## Directive A
Reproduce word for word the passage of the text on Python variables from "Python follows a" to "Identity (memory address)".
## Directive B
Extend the text on Python variables and data types, picking up right after its final sentence.

## Extracted text
◆ ◆ ◆ ◆

Variables and Data Types

Variables in Python

A variable in Python is a symbolic name that acts as a reference to an object stored in memory. Unlike some other programming languages, Python does not treat variables as containers that directly hold values; instead, variables point to objects.

Python follows a dynamic typing model, which means that the type of a variable is determined automatically at runtime based on the value assigned to it. There is no need to explicitly declare the data type of a variable.

Key Distinction: Python variables are references to objects, not containers. Understanding this difference is crucial for mastering Python’s memory model.

In Python everything is an object, and objects have three key attributes:

Identity → a unique identifier for the object (memory address)
Type → the type of the object (e.g., int, str, list)
Value → the data stored in the object

x = 10
print(id(x))    # Identity (memory address)
print(type(x))  # Type (int)
print(x)        # Value (10)

Variable Creation

A variable is created when a value is assigned to it using the assignment operator =.

x = 10
name = "Sahil"
is_active = True

In the above examples:

x refers to an integer object
name refers to a string object
is_active refers to a boolean object

Key Characteristics of Variables

A variable is a reference to an object, not the object itself
Variables do not store actual data, but rather point to data stored in memory
Multiple variables can refer to the same object
Variables can be reassigned to objects of different types at runtime

How Variables Work Internally

Python uses a reference-based memory model where variables point to objects stored in memory.

Memory Model

x = 10
y = x

Execution flow:

An integer object 10 is created in memory
x is assigned a reference to that object
y is assigned the same reference as x

This means both x and y refer to the same object.

Reassignment

x = 20

A new integer object 20 is created
x now points to the new object
y still points to the old object (10)

Diagram

graph TD A[x] --> B[10] C[y] --> B

Identity vs Equality

Python provides two different ways to compare objects:

a = [1, 2]
b = [1, 2]

a == b   # True  → values are equal
a is b   # False → different objects in memory

== checks value equality
is checks object identity (memory reference)

◆ ◆ ◆ ◆

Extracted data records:
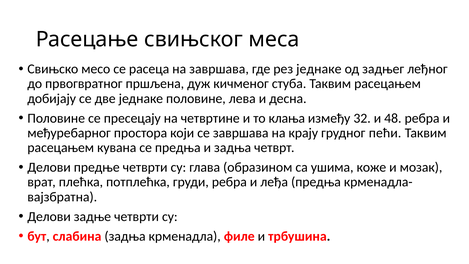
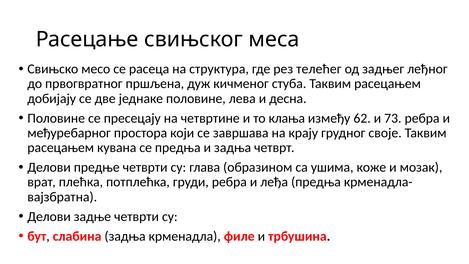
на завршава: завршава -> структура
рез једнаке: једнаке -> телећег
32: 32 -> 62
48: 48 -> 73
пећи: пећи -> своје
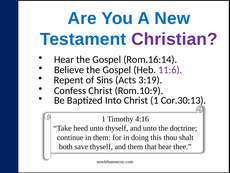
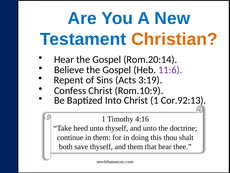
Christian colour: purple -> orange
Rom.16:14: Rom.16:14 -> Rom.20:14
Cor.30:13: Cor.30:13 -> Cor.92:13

◆ ◆ ◆ ◆

## Expected output A
Python follows a dynamic typing model, which means that the type of a variable is determined automatically at runtime based on the value assigned to it. There is no need to explicitly declare the data type of a variable.

Key Distinction: Python variables are references to objects, not containers. Understanding this difference is crucial for mastering Python’s memory model.

In Python everything is an object, and objects have three key attributes:

Identity → a unique identifier for the object (memory address)
Type → the type of the object (e.g., int, str, list)
Value → the data stored in the object

x = 10
print(id(x))    # Identity (memory address)

## Expected output B
Data Types in Python

A data type defines the type of value that an object can hold and determines the operations that can be performed on that value.

Built-in Primitive Types

int         # Integer numbers (e.g., 10)
float       # Floating-point numbers (e.g., 3.14)
bool        # Boolean values (True or False)
str         # Strings (text data)
complex     # Complex numbers (e.g., 1 + 2j)
NoneType    # Represents the absence of a value

Built-in Collection Types

list       # Ordered, mutable collection
tuple      # Ordered, immutable collection
set        # Unordered collection of unique elements
frozenset  # Unordered, immutable collection of unique elements
dict       # Key-value mapping

Data Types inbuilt methods

String Methods

String is a sequence of characters and has various built-in methods for manipulation:

name = "Sahil"
print(name.upper())  # SAHIL
print(name.lower())  # sahil
print(name.capitalize())  # Sahil
print(name.replace("a", "o"))  # Sohil
print(name.split("a"))  # ['S', 'hil']
print(name.strip())  # Removes leading and trailing whitespace
print(name.startswith("S"))  # True
print(name.endswith("l"))  # True
print(name.find("h"))  # 2 (index of first occurrence)

String Slicing:

[start:stop:step] → returns a substring based on the specified indices and step.

name = "Sahil"
print(name[0])    # S (first character)
print(name[1:4]) # hil (substring from index 1 to 3)
print(name[:3])  # Sah (first three characters)
print(name[3:])  # il (substring from index 3 to end)
print(name[-1])   # l (last character)
print(name[-3:])  # hil (last three characters)
print(name[::2]) # S a (every second character)

List Methods

Lists are ordered, mutable collections that have various built-in methods for manipulation:

my_list = [1, 2, 3]
my_list.append(4)  # [1, 2, 3, 4]
my_list.insert(1, 10)  # [1, 10, 2, 3, 4]
my_list.remove(2)  # [1, 10, 3, 4
my_list.pop()  # [1, 10, 3] (removes last element)
my_list.pop(1)  # [1, 3] (removes element at index 1)
my_list.sort()  # Sorts the list in place
my_list.reverse()  # Reverses the list in place
my_list.clear()  # Empties the list
my_list.extend([5, 6])  # [5, 6] (adds elements from another iterable)
my_list.count(3)  # 1 (counts occurrences of 3)
my_list.index(5)  # 0 (returns index of first occurrence of 5)
my_list.join(", ")  # "5, 6" (joins list elements into a string)

List Slicing:

[start:stop:step] → returns a sublist based on the specified indices and step.

my_list = [1, 2, 3, 4, 5]
print(my_list[0])    # 1 (first element)
print(my_list[1:4]) # [2, 3, 4] (sublist from index 1 to 3)
print(my_list[:3])  # [1, 2, 3] (first three elements)
print(my_list[3:])  # [4, 5] (sublist from index 3 to end)
print(my_list[-1])   # 5 (last element)
print(my_list[-3:])  # [3, 4, 5] (last three elements)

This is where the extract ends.